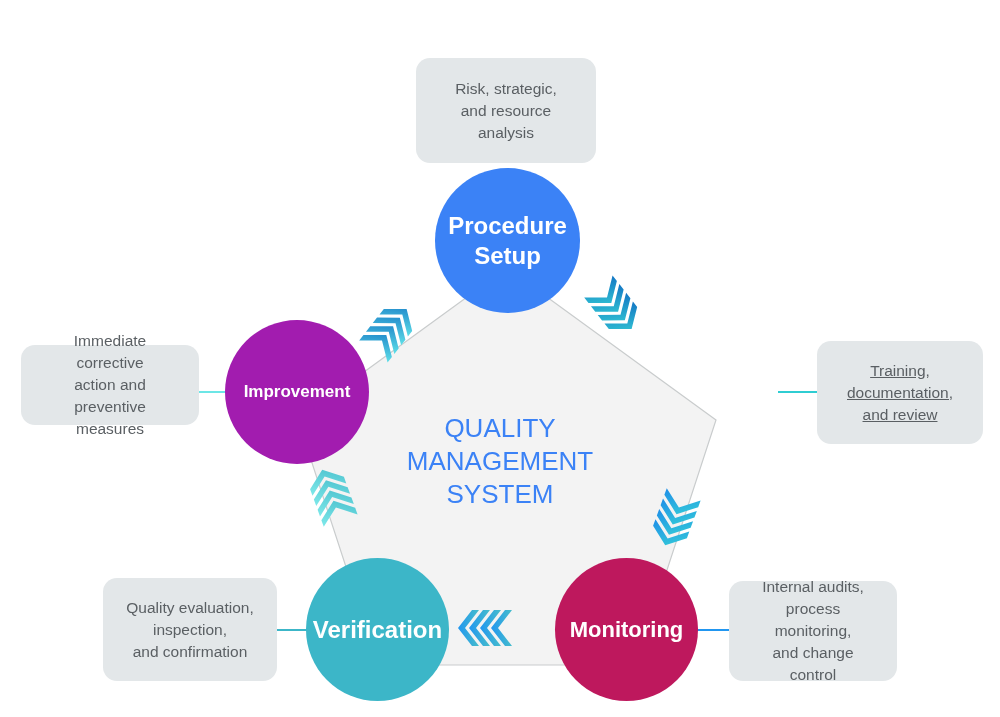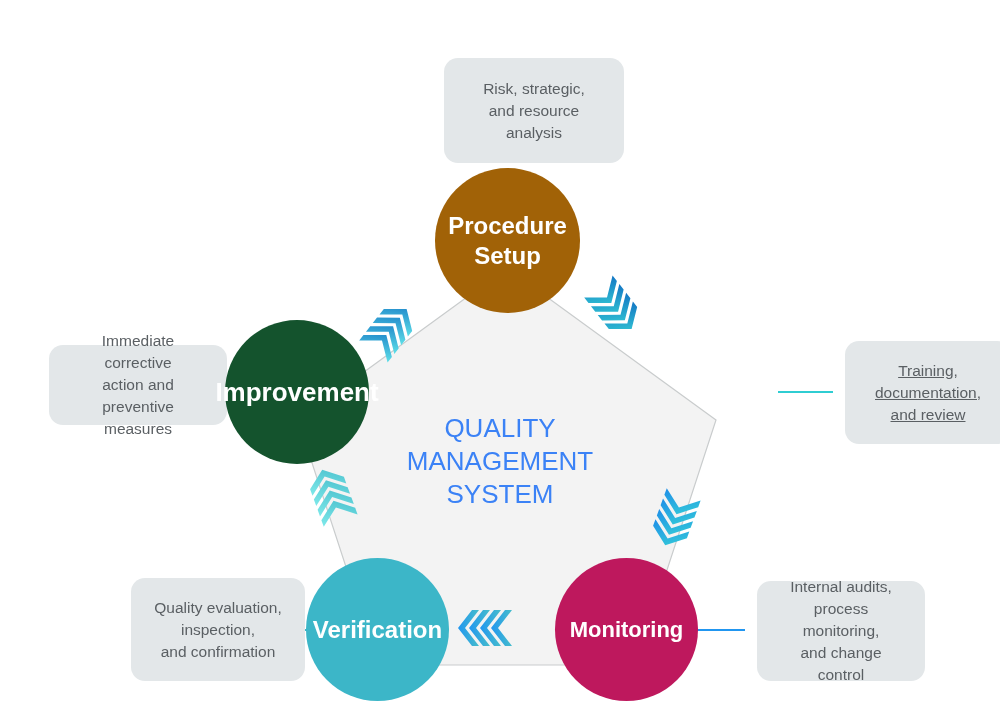"Risk, strategic," .callout { margin-left: 28px -> none }
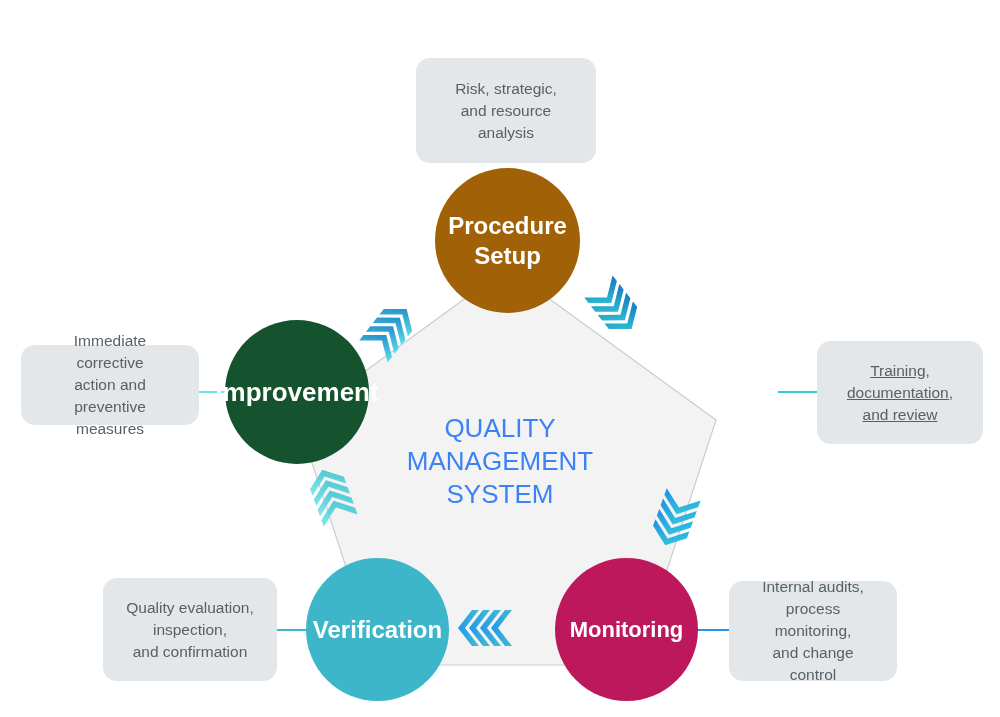"Procedure" #node-procedure { background: #a16207 -> #3b82f6 }
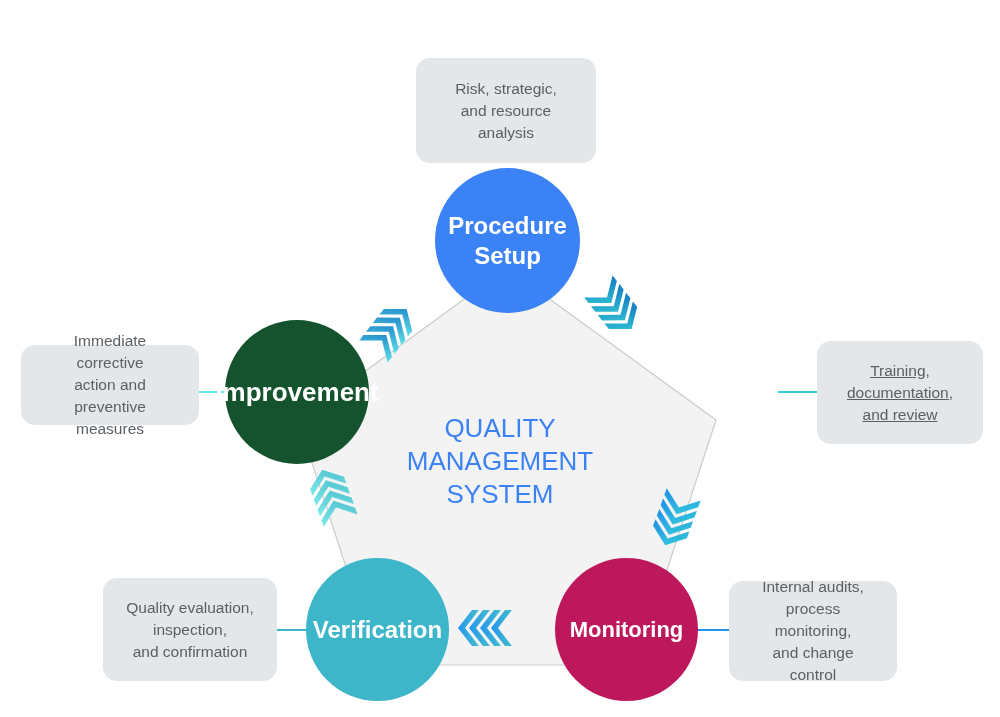"Improvement" #node-improvement { background: #14532d -> #a21caf; font-size: 26px -> 17px }
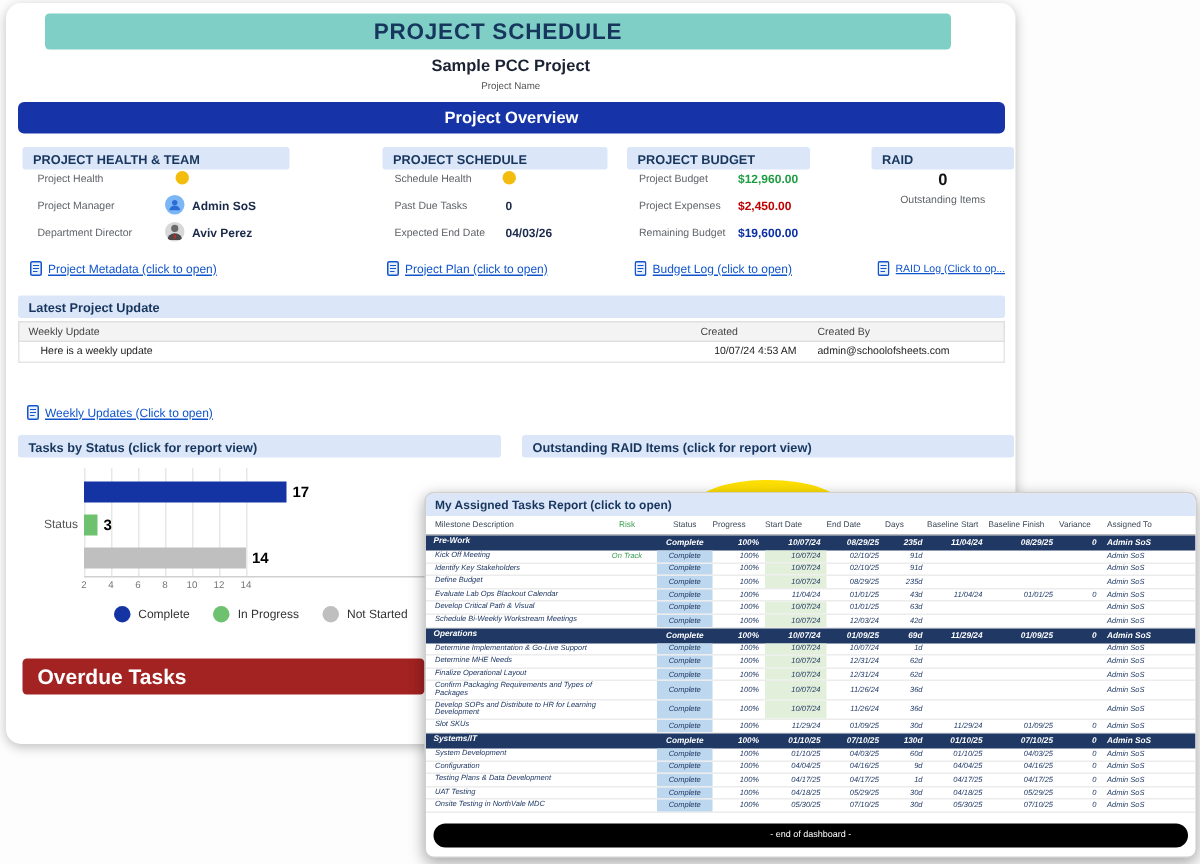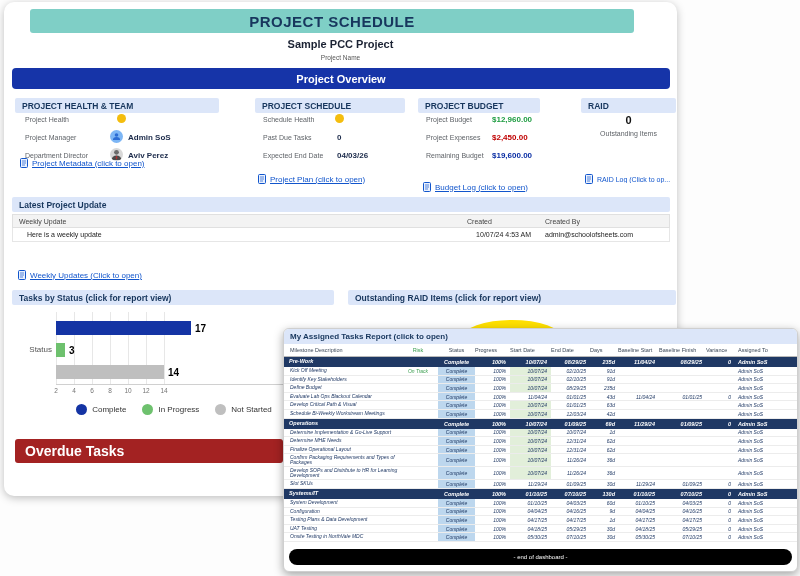"PROJECT HEALTH & TEAM" div.abs { width: 204px -> 178px }
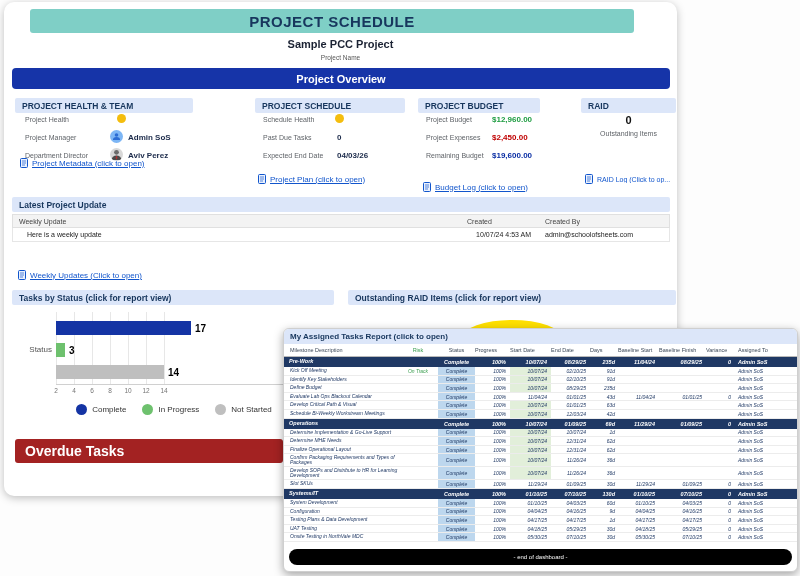"Project Metadata (click to open)" div.abs { top: 156px -> 172px }
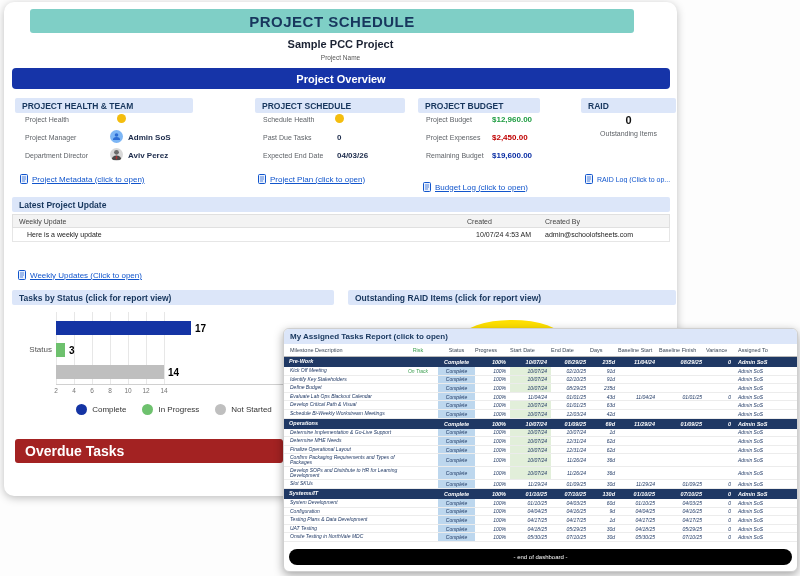"Budget Log (click to open)" div.abs { top: 180px -> 172px }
——————————
[Aim of the exercise] Leave out the pictures and print every line of the data exactly.

[Task result]
"Risk, strategic," .callout { margin-left: 28px -> none }
"Procedure" #node-procedure { background: #a16207 -> #3b82f6 }
"Improvement" #node-improvement { background: #14532d -> #a21caf; font-size: 26px -> 17px }
"PROJECT HEALTH & TEAM" div.abs { width: 204px -> 178px }
"Project Metadata (click to open)" div.abs { top: 156px -> 172px }
"Budget Log (click to open)" div.abs { top: 180px -> 172px }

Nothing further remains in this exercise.